Os especialistas também sugerem que González Urrutia poderia estabelecer um governo no exílio, mas alertaram sobre a limitada influência prática de iniciativas desse tipo
O líder da oposição venezuelana, Edmundo González Urrutia, intensificou a sua campanha internacional após alegar ter vencido as eleições presidenciais de 28 de julho. Durante visitas a países como Argentina, Estados Unidos e República Dominicana, ele buscou apoio internacional e garantiu que retornará à Venezuela para assumir a presidência no dia 10 de janeiro, apesar das ameaças de prisão.
Enquanto isso, Nicolás Maduro mantém sua posição com o respaldo de instituições leais e o apoio das Forças Armadas Nacionais Bolivarianas (FANB). Analistas ouvidos pela CNN apontam que a continuidade de Maduro no poder é parcialmente garantida devido à força das instituições venezuelanas e à fidelidade do comando militar.
Embora González Urrutia tenha obtido reconhecimento de governos como Argentina, Estados Unidos e Equador, o Conselho Nacional Eleitoral (CNE) e o Supremo Tribunal de Justiça declararam Maduro vencedor das eleições. Países como China, Rússia e Cuba também ratificaram o apoio ao presidente venezuelano.
Durante sua campanha, González Urrutia convocou os militares venezuelanos para permitir uma transição de poder. Contudo, o ministro da Defesa, Vladimir Padrino López, reafirmou o apoio das Forças Armadas a Maduro, destacando que eles continuarão a reconhecê-lo como chefe de Estado.
Giovanna De Michele, analista internacional, acredita que a oposição enfrenta obstáculos intransponíveis sem o apoio militar. Segundo ela, mudanças políticas substanciais ocorrerão com a colaboração das forças internacionais do Estado, especialmente as instituições de segurança.
Os especialistas também sugerem que González Urrutia poderia estabelecer um governo no exílio, mas alertaram sobre a limitada influência prática de iniciativas desse tipo. Sem controle sobre os recursos e instituições dentro do território venezuelano, ele não teria condições de impactar a vida da população.

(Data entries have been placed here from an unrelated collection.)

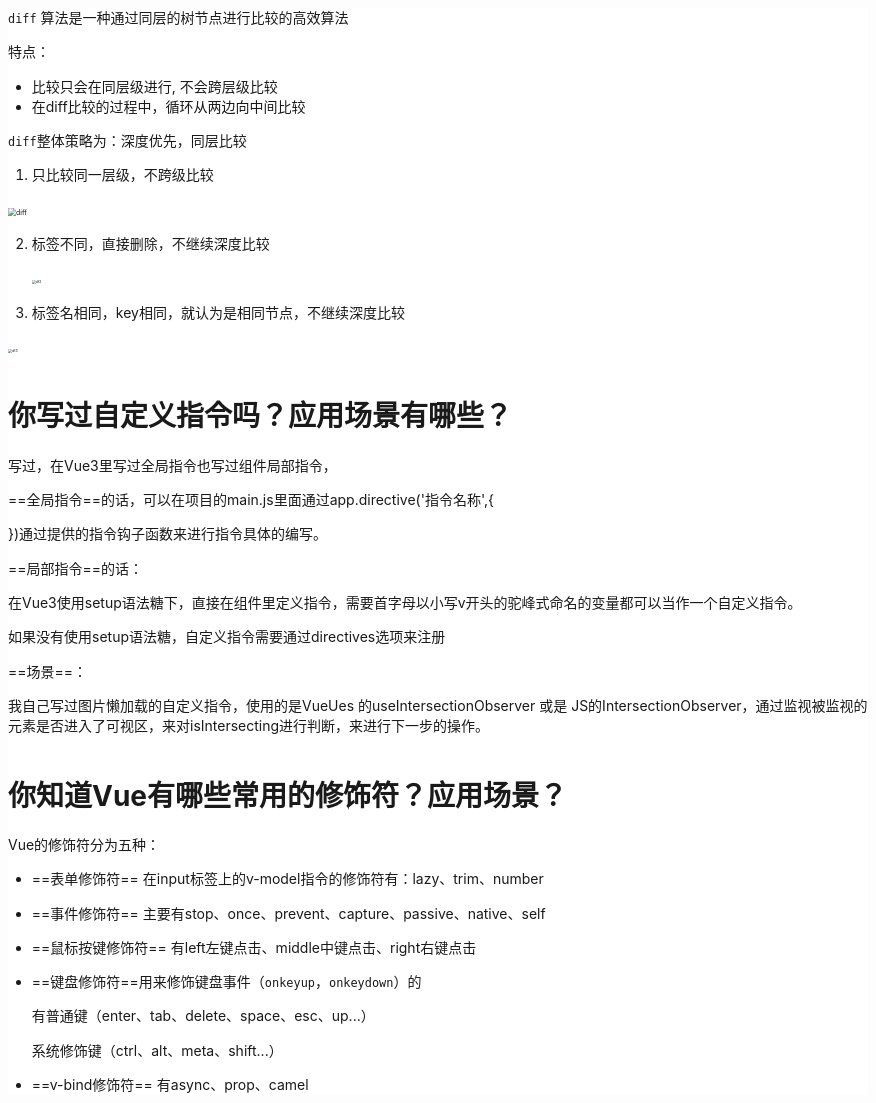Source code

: `diff` 算法是一种通过同层的树节点进行比较的高效算法

特点：

- 比较只会在同层级进行, 不会跨层级比较
- 在diff比较的过程中，循环从两边向中间比较

`diff`整体策略为：深度优先，同层比较

1.  只比较同一层级，不跨级比较

   <img src="C:\Users\wangz\Desktop\面试md\assets\diff.png" alt="diff" style="zoom:50%;" />

2. 标签不同，直接删除，不继续深度比较

   <img src="C:\Users\wangz\Desktop\面试md\assets\df2.png" alt="df2" style="zoom: 25%;" />

3.  标签名相同，key相同，就认为是相同节点，不继续深度比较

   <img src="C:\Users\wangz\Desktop\面试md\assets\df3.png" alt="df3" style="zoom: 25%;" />



# 你写过自定义指令吗？应用场景有哪些？

写过，在Vue3里写过全局指令也写过组件局部指令，

==全局指令==的话，可以在项目的main.js里面通过app.directive('指令名称',{

})通过提供的指令钩子函数来进行指令具体的编写。

==局部指令==的话：

在Vue3使用setup语法糖下，直接在组件里定义指令，需要首字母以小写v开头的驼峰式命名的变量都可以当作一个自定义指令。

如果没有使用setup语法糖，自定义指令需要通过directives选项来注册

==场景==：

我自己写过图片懒加载的自定义指令，使用的是VueUes 的useIntersectionObserver 或是 JS的IntersectionObserver，通过监视被监视的元素是否进入了可视区，来对isIntersecting进行判断，来进行下一步的操作。

# 你知道Vue有哪些常用的修饰符？应用场景？

Vue的修饰符分为五种：

- ==表单修饰符== 在input标签上的v-model指令的修饰符有：lazy、trim、number

- ==事件修饰符== 主要有stop、once、prevent、capture、passive、native、self

- ==鼠标按键修饰符== 有left左键点击、middle中键点击、right右键点击

- ==键盘修饰符==用来修饰键盘事件（`onkeyup`，`onkeydown`）的

  有普通键（enter、tab、delete、space、esc、up...）

  系统修饰键（ctrl、alt、meta、shift...）

- ==v-bind修饰符== 有async、prop、camel
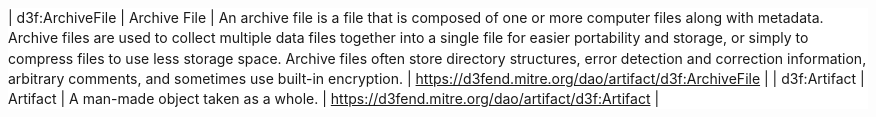 | d3f:ArchiveFile                                    | Archive File                                        | An archive file is a file that is composed of one or more computer files along with metadata. Archive files are used to collect multiple data files together into a single file for easier portability and storage, or simply to compress files to use less storage space. Archive files often store directory structures, error detection and correction information, arbitrary comments, and sometimes use built-in encryption.                                                                                                                                                                                                                                                                                                                                                                                                                                                                                                                                                                                                                                                                                                                                                                                                                                                                                                                                                                                                                                                                                                                                                                                                                                                                                                                                                                                                                                                                                                                                                                                                                                                                                                                                                                                     | https://d3fend.mitre.org/dao/artifact/d3f:ArchiveFile                                    |
| d3f:Artifact                                       | Artifact                                            | A man-made object taken as a whole.                                                                                                                                                                                                                                                                                                                                                                                                                                                                                                                                                                                                                                                                                                                                                                                                                                                                                                                                                                                                                                                                                                                                                                                                                                                                                                                                                                                                                                                                                                                                                                                                                                                                                                                                                                                                                                                                                                                                                                                                                                                                                                                                                                                   | https://d3fend.mitre.org/dao/artifact/d3f:Artifact                                       |
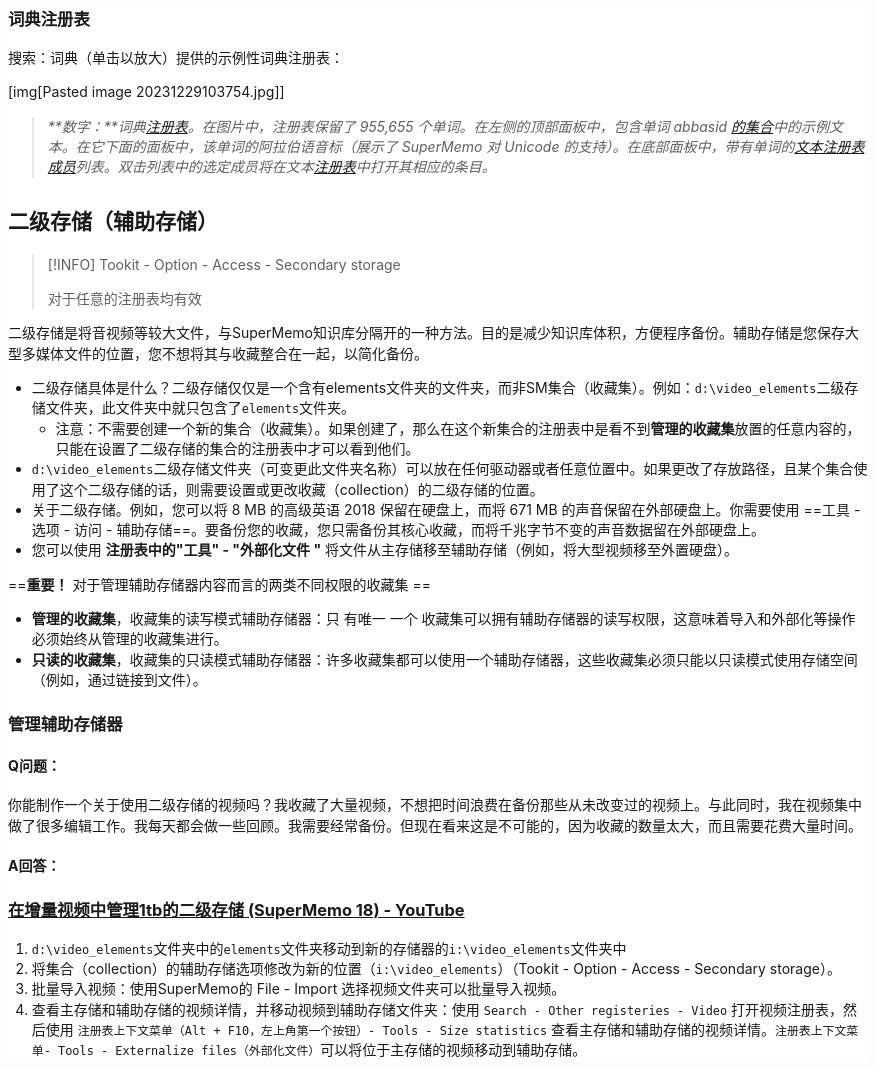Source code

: 
### 词典注册表

搜索：词典（单击以放大）提供的示例性词典注册表：

[img[Pasted image 20231229103754.jpg]]

> _**数字：**词典[注册表](https://help.supermemo.org/wiki/Glossary:Registry)。在图片中，注册表保留了 955,655 个单词。在左侧的顶部面板中，包含单词 abbasid [的集合](https://help.supermemo.org/wiki/Glossary:Collection)中的示例文本。在它下面的面板中，该单词的阿拉伯语音标（展示了 SuperMemo 对 Unicode 的支持）。在底部面板中，带有单词的[文本注册表成员](https://help.supermemo.org/wiki/Glossary:Registry_member)列表。双击列表中的选定成员将在文本[注册表](https://help.supermemo.org/wiki/Glossary:Registry)中打开其相应的条目。_


## 二级存储（辅助存储）

> [!INFO] 
> Tookit - Option - Access - Secondary storage
> 
> 对于任意的注册表均有效


二级存储是将音视频等较大文件，与SuperMemo知识库分隔开的一种方法。目的是减少知识库体积，方便程序备份。辅助存储是您保存大型多媒体文件的位置，您不想将其与收藏整合在一起，以简化备份。

- 二级存储具体是什么？二级存储仅仅是一个含有elements文件夹的文件夹，而非SM集合（收藏集）。例如：`d:\video_elements`二级存储文件夹，此文件夹中就只包含了`elements`文件夹。
	- 注意：不需要创建一个新的集合（收藏集）。如果创建了，那么在这个新集合的注册表中是看不到**管理的收藏集**放置的任意内容的，只能在设置了二级存储的集合的注册表中才可以看到他们。
- `d:\video_elements`二级存储文件夹（可变更此文件夹名称）可以放在任何驱动器或者任意位置中。如果更改了存放路径，且某个集合使用了这个二级存储的话，则需要设置或更改收藏（collection）的二级存储的位置。
- 关于二级存储。例如，您可以将 8 MB 的高级英语 2018 保留在硬盘上，而将 671 MB 的声音保留在外部硬盘上。你需要使用 ==工具 - 选项 - 访问 - 辅助存储==。要备份您的收藏，您只需备份其核心收藏，而将千兆字节不变的声音数据留在外部硬盘上。
- 您可以使用 **注册表中的"工具" - "外部化文件 "** 将文件从主存储移至辅助存储（例如，将大型视频移至外置硬盘）。

==**重要！** 对于管理辅助存储器内容而言的两类不同权限的收藏集 ==
- **管理的收藏集**，收藏集的读写模式辅助存储器：只 有唯一 一个 收藏集可以拥有辅助存储器的读写权限，这意味着导入和外部化等操作必须始终从管理的收藏集进行。
- **只读的收藏集**，收藏集的只读模式辅助存储器：许多收藏集都可以使用一个辅助存储器，这些收藏集必须只能以只读模式使用存储空间（例如，通过链接到文件）。


### 管理辅助存储器
#### Q问题：

你能制作一个关于使用二级存储的视频吗？我收藏了大量视频，不想把时间浪费在备份那些从未改变过的视频上。与此同时，我在视频集中做了很多编辑工作。我每天都会做一些回顾。我需要经常备份。但现在看来这是不可能的，因为收藏的数量太大，而且需要花费大量时间。

#### A回答：

### [在增量视频中管理1tb的二级存储 (SuperMemo 18) - YouTube](https://www.youtube.com/watch?v=oJeNCEG01K8)

1. `d:\video_elements`文件夹中的`elements`文件夹移动到新的存储器的`i:\video_elements`文件夹中
2. 将集合（collection）的辅助存储选项修改为新的位置（`i:\video_elements`）（Tookit - Option - Access - Secondary storage）。
3. 批量导入视频：使用SuperMemo的 File - Import 选择视频文件夹可以批量导入视频。
4. 查看主存储和辅助存储的视频详情，并移动视频到辅助存储文件夹：使用 `Search - Other registeries - Video` 打开视频注册表，然后使用 `注册表上下文菜单（Alt + F10，左上角第一个按钮）- Tools - Size statistics` 查看主存储和辅助存储的视频详情。`注册表上下文菜单- Tools - Externalize files（外部化文件）`可以将位于主存储的视频移动到辅助存储。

Apesar disso, o opositor tenta manter a pressão, diferenciando-se de Juan Guaidó, cuja experiência como “presidente interino” foi criticada pela falta de resultados concretos. Os analistas destacam, no entanto, que sem mudanças estruturais no cenário interno, a estratégia de González pode seguir um caminho semelhante.
Para o professor Eduardo Martínez, qualquer mudança dependerá de uma reconfiguração no apoio interno ao governo Maduro. “Sem a adesão de setores estratégicos, especialmente os militares, a oposição continuará limitada a movimentos simbólicos e à busca de reconhecimento internacional”, afirmou.